Федор промолчал. Редкие встречи свои с Таней не мог назвать гуляньем, не понимал, откуда такие слухи пошли по селу. Насторожился. На щеке его разбухал от крови комар, — не чуял.
— Желаю счастья, Федя. Бери ее за себя. Эх, на свадьбе гульнем. — Щепка треснула.
— Да ты что сегодня какой, Семен Семенович. — Федор остановил руку Панюкова. — Мы этак Ивану Петровичу всё крыльцо разворотим.
— Эх, Федя, — повторил Панюков, отстраняясь от перил. — Молодой ты… И хороший ты парень. Вот тебе пять! — Он подал руку. — Пока! Пойду, тоже проведаю Кузьмича. — Распахивая дверь, Панюков обернулся и еще больше озадачил Федора. — Каждому свое, — сказал он. — Кто–нибудь да должен и пулеметы собой закрывать.
У Панюкова крепко засела в голове мысль, высказанная весной Кирюшей–кузнецом.
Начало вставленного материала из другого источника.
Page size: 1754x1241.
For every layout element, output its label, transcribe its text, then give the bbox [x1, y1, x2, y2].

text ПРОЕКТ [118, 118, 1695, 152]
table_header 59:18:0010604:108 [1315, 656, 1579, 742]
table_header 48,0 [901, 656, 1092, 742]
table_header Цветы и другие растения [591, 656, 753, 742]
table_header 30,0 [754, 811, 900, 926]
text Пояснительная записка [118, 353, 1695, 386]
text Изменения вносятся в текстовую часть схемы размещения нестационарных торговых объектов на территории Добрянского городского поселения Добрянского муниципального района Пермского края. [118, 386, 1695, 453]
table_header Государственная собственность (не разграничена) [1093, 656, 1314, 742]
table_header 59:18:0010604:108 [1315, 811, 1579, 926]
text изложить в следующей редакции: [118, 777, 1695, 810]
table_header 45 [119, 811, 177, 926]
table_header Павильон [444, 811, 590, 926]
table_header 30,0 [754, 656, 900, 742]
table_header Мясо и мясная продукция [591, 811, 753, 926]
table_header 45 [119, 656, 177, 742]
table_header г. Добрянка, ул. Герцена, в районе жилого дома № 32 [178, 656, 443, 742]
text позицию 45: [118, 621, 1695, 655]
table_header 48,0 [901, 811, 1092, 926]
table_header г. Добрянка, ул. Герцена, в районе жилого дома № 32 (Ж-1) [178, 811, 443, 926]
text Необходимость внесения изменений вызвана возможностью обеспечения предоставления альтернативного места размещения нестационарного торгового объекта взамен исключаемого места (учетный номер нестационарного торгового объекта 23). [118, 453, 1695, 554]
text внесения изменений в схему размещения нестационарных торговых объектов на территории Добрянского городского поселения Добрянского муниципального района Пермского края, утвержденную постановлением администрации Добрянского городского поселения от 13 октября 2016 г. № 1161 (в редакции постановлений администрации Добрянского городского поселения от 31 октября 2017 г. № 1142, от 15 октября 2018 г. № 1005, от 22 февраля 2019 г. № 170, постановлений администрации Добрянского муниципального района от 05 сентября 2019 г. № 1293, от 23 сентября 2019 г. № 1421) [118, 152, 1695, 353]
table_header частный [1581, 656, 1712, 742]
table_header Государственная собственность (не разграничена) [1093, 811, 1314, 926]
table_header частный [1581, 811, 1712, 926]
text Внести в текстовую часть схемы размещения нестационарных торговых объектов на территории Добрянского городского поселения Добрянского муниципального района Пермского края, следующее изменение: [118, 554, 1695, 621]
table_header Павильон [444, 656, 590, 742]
Часто чувствовал он себя в трудную минуту тем солдатом, который для общего дела кинулся на пулемет врага и умер за товарищей. Сознание того, что он не только для себя — для трех сотен людей работает во имя общего, колхозного дела, укрепляло силы Семена Семеновича. Работал он — как шел в атаку. А в атаке — где там разбирать: пуля тебя полоснула по руке или ноги изорваны колючкой. Давай — вперед! Дойдешь до цели — тогда утрешь и пот со лба, и раны подсчитаешь, и полежишь часок на развороченной боем земле.